--- WHAT YOU WILL DO ---
Copy out the listing word for word, beginning at the line containing "At SNASO-s, list" and continuing through the line containing "Combined, do Aggravated". Leave out the pictures.

--- INFORMATION PROVIDED ---
--------------------
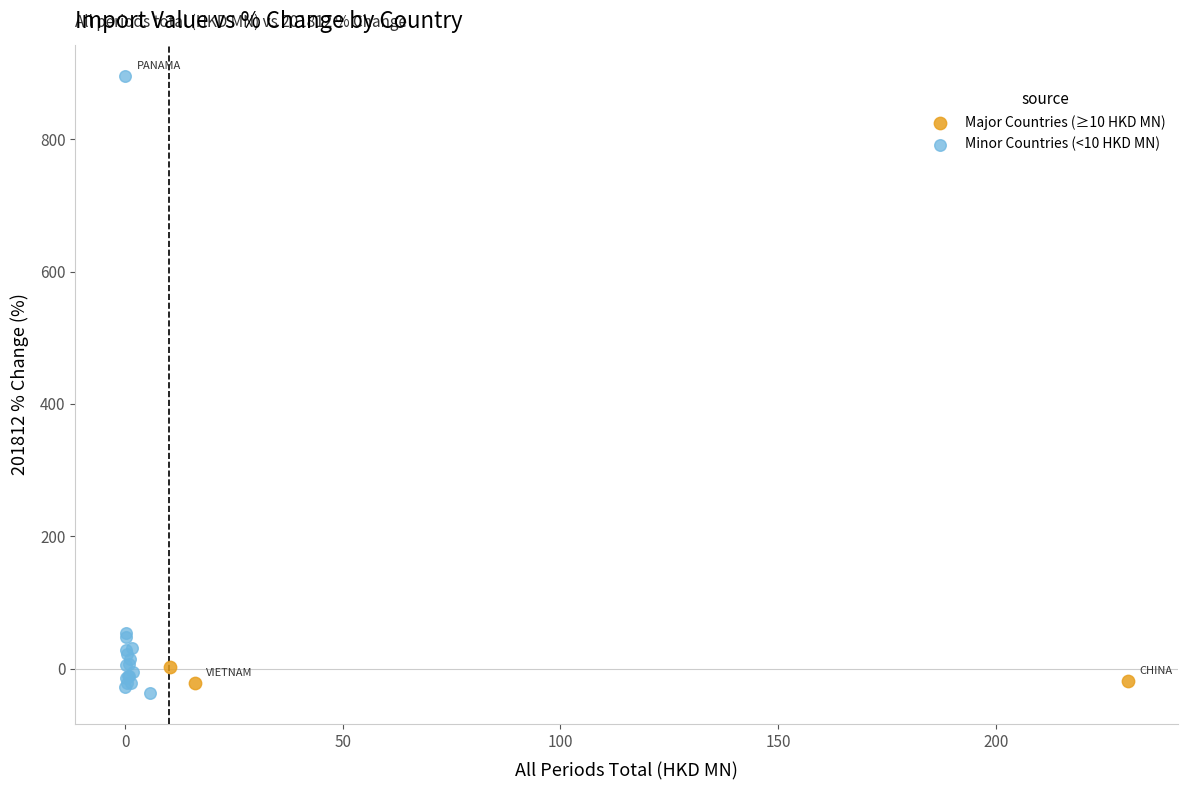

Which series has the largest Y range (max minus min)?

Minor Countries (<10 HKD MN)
--------------------
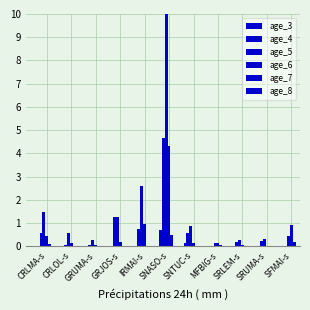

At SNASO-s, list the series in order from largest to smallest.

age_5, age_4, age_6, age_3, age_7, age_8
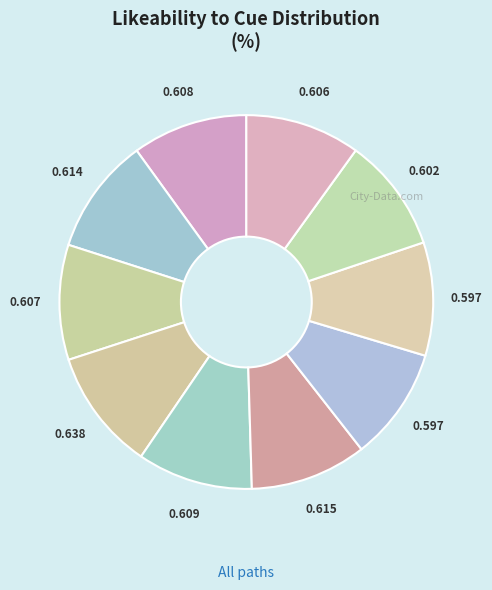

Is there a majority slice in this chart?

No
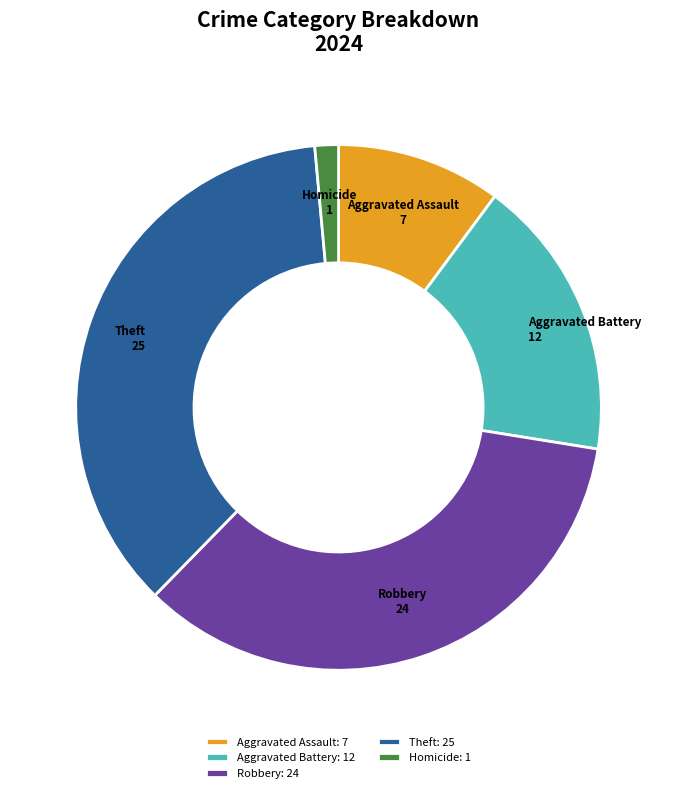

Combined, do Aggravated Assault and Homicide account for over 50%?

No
--------------------
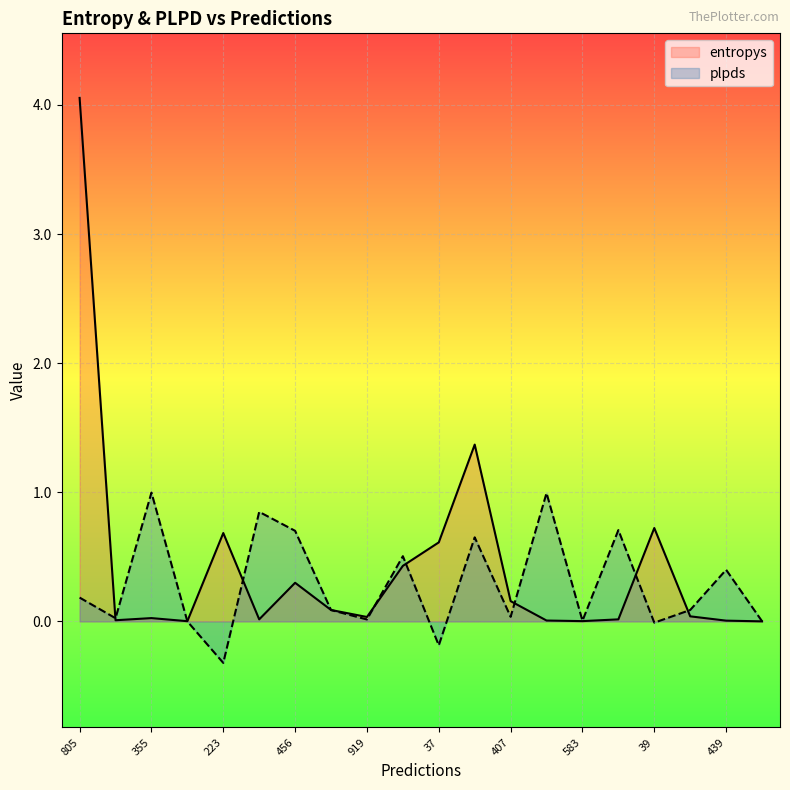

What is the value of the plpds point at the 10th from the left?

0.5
--------------------
--- EXPECTED ANSWER ---
At SNASO-s, list the series in order from largest to smallest.

age_5, age_4, age_6, age_3, age_7, age_8

Is there a majority slice in this chart?

No

Combined, do Aggravated Assault and Homicide account for over 50%?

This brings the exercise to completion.